→ **Aufgabenstellung**:
Gib den Absatz des Berichts über die 3-Länder-Korrosionstagung, der mit „Auch in diesem Jahr fand“ beginnt, als kurze Stichpunktliste mit seinen wichtigsten Angaben wieder.

→ **Vorliegender Text**:
━━━━━━━━━━━━━━━━━━━━━━━━━━━━━━
IKZ-HAUSTECHNIK, Ausgabe 16/17 2004, Seite 53 ff.


REPORT


3-Länder-Korrosionstagung

Korrosion und Korrosionsschutz im Fokus

Auch in diesem Jahr fand unter der Schirmherrschaft der Schweizerischen Gesellschaft für Oberflächentechnik (SGO), der Gesellschaft für Korrosionsschutz (GfKORR), der Technischen Versuchs- und Forschungsanstalt der TU Wien und der Austrian Society for Metallurgy and Materials (ASMET) der Montan-Universität Leoben (Leoben) eine "3-Länder-Korrosionstagung" statt. Gut 150 Fachleute informierten sich und diskutierten zum Leitthema "Korrosion und Korrosionsschutz in Trinkwasser-Installationen". In knapper Form fasst der Autor, Dipl.-Ing. Karl-J. Heinemann, die für das SHK-Handwerk bedeutsamen Vorträge zusammen.
━━━━━━━━━━━━━━━━━━━━━━━━━━━━━━
→ **Bereitgestelltes Material**:
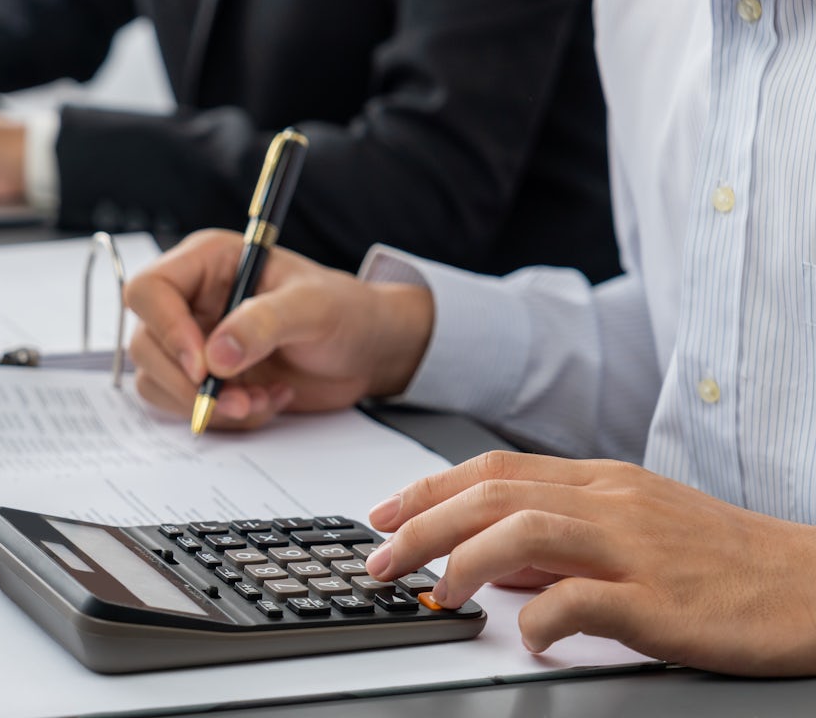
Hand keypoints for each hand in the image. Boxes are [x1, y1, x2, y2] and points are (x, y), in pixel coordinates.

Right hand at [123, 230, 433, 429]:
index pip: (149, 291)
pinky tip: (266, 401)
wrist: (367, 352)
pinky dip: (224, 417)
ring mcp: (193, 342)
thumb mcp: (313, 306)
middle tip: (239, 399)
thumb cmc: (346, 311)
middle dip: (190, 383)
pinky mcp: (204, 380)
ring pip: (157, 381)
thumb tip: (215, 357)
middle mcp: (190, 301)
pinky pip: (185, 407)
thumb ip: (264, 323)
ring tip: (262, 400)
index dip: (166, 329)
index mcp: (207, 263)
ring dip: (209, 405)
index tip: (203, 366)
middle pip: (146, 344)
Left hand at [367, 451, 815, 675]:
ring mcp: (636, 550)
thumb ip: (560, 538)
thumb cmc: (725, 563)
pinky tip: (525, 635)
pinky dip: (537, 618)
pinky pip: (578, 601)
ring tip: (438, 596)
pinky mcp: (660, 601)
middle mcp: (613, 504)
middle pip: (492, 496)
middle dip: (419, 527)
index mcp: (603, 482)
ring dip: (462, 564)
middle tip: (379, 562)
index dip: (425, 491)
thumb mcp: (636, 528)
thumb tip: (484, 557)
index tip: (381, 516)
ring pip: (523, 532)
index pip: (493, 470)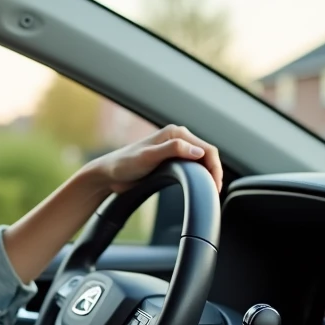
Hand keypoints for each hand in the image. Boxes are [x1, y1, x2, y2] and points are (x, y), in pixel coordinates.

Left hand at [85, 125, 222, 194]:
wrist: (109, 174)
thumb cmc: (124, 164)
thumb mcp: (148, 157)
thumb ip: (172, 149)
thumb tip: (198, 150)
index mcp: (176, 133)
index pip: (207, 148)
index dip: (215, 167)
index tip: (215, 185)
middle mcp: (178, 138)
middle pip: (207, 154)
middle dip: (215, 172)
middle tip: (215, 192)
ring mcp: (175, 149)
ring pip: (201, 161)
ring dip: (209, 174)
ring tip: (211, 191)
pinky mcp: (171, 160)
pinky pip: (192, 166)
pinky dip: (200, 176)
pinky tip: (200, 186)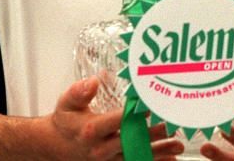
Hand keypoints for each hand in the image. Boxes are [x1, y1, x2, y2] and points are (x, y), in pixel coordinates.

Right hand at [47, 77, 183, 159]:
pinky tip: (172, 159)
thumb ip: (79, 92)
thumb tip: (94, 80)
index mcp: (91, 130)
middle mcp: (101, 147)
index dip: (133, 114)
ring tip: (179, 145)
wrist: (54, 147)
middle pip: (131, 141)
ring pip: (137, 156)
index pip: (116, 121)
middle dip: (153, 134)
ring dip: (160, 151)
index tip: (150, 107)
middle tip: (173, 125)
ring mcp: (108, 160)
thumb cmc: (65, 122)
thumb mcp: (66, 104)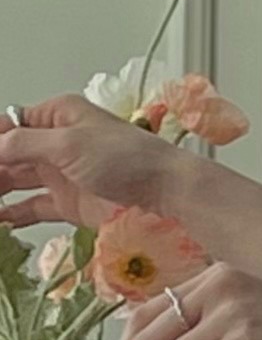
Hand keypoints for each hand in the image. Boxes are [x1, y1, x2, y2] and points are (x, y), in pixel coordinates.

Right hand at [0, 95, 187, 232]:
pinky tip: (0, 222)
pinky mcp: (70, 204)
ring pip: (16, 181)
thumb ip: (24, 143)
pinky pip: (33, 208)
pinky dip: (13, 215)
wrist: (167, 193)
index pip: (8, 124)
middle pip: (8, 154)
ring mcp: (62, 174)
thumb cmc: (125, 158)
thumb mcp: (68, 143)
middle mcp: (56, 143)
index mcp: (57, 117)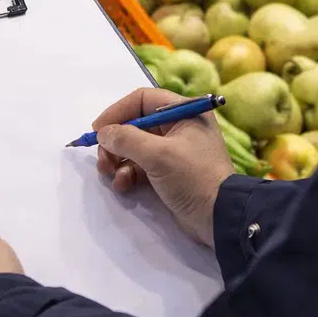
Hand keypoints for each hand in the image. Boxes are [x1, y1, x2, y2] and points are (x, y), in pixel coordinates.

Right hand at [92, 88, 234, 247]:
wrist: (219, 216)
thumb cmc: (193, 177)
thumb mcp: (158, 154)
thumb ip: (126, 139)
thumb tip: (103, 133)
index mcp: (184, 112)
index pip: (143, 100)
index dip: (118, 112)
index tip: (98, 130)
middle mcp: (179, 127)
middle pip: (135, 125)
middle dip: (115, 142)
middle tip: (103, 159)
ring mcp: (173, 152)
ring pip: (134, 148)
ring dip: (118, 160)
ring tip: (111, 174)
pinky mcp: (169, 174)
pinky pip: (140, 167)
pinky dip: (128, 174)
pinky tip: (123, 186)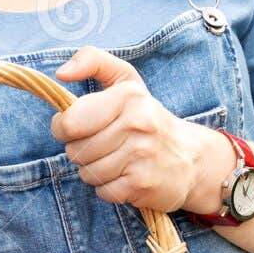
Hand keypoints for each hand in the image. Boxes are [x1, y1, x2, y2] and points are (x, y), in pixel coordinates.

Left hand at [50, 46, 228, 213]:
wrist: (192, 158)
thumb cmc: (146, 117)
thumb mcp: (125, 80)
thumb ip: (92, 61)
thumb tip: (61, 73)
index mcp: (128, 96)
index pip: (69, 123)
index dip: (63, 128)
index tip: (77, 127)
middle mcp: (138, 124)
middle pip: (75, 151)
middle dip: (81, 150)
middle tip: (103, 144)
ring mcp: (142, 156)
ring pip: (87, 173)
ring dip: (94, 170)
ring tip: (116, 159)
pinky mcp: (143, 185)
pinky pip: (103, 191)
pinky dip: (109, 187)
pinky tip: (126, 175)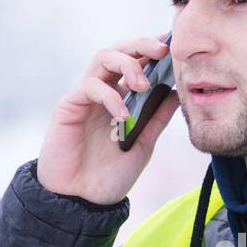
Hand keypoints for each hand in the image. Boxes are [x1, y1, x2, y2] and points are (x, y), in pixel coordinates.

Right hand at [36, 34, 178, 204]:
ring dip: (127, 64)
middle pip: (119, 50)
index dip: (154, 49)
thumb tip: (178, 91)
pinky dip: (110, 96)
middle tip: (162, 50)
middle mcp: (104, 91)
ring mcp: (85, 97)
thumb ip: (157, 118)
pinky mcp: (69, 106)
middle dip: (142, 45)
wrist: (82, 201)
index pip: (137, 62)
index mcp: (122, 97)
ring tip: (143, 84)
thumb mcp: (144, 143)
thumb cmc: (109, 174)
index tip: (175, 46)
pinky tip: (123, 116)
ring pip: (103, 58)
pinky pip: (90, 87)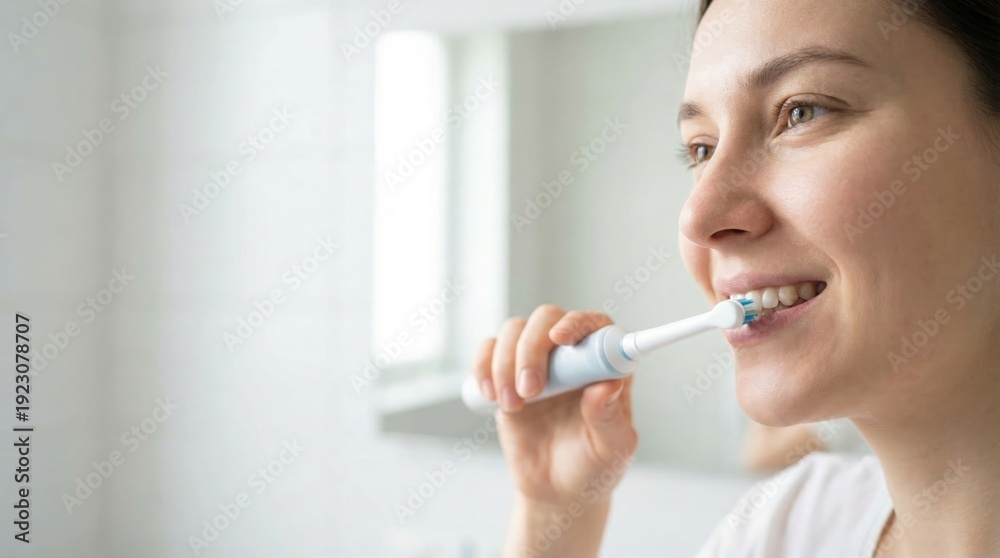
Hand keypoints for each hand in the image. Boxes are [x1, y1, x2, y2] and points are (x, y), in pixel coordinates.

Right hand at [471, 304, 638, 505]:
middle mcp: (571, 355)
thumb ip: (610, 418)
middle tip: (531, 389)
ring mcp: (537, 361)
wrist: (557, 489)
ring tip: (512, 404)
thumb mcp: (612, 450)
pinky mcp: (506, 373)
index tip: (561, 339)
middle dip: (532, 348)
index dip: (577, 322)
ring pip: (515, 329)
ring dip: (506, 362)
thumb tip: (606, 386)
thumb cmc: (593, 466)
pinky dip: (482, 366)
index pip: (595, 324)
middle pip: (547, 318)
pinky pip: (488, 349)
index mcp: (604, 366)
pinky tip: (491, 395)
━━━━━━━━━━━━━━━━━━━━━━━━━━━━━━
→ **Lösung**:
- Veranstaltung: „3-Länder-Korrosionstagung“, auch in diesem Jahr
- Schirmherrschaft: Schweizerische Gesellschaft für Oberflächentechnik (SGO), Gesellschaft für Korrosionsschutz (GfKORR), Technische Versuchs- und Forschungsanstalt der TU Wien, Austrian Society for Metallurgy and Materials (ASMET) der Montan-Universität Leoben
- Teilnehmer: gut 150 Fachleute, die sich informierten und diskutierten
- Leitthema: „Korrosion und Korrosionsschutz in Trinkwasser-Installationen“
- Bericht: Dipl.-Ing. Karl-J. Heinemann fasst die für das SHK-Handwerk bedeutsamen Vorträge knapp zusammen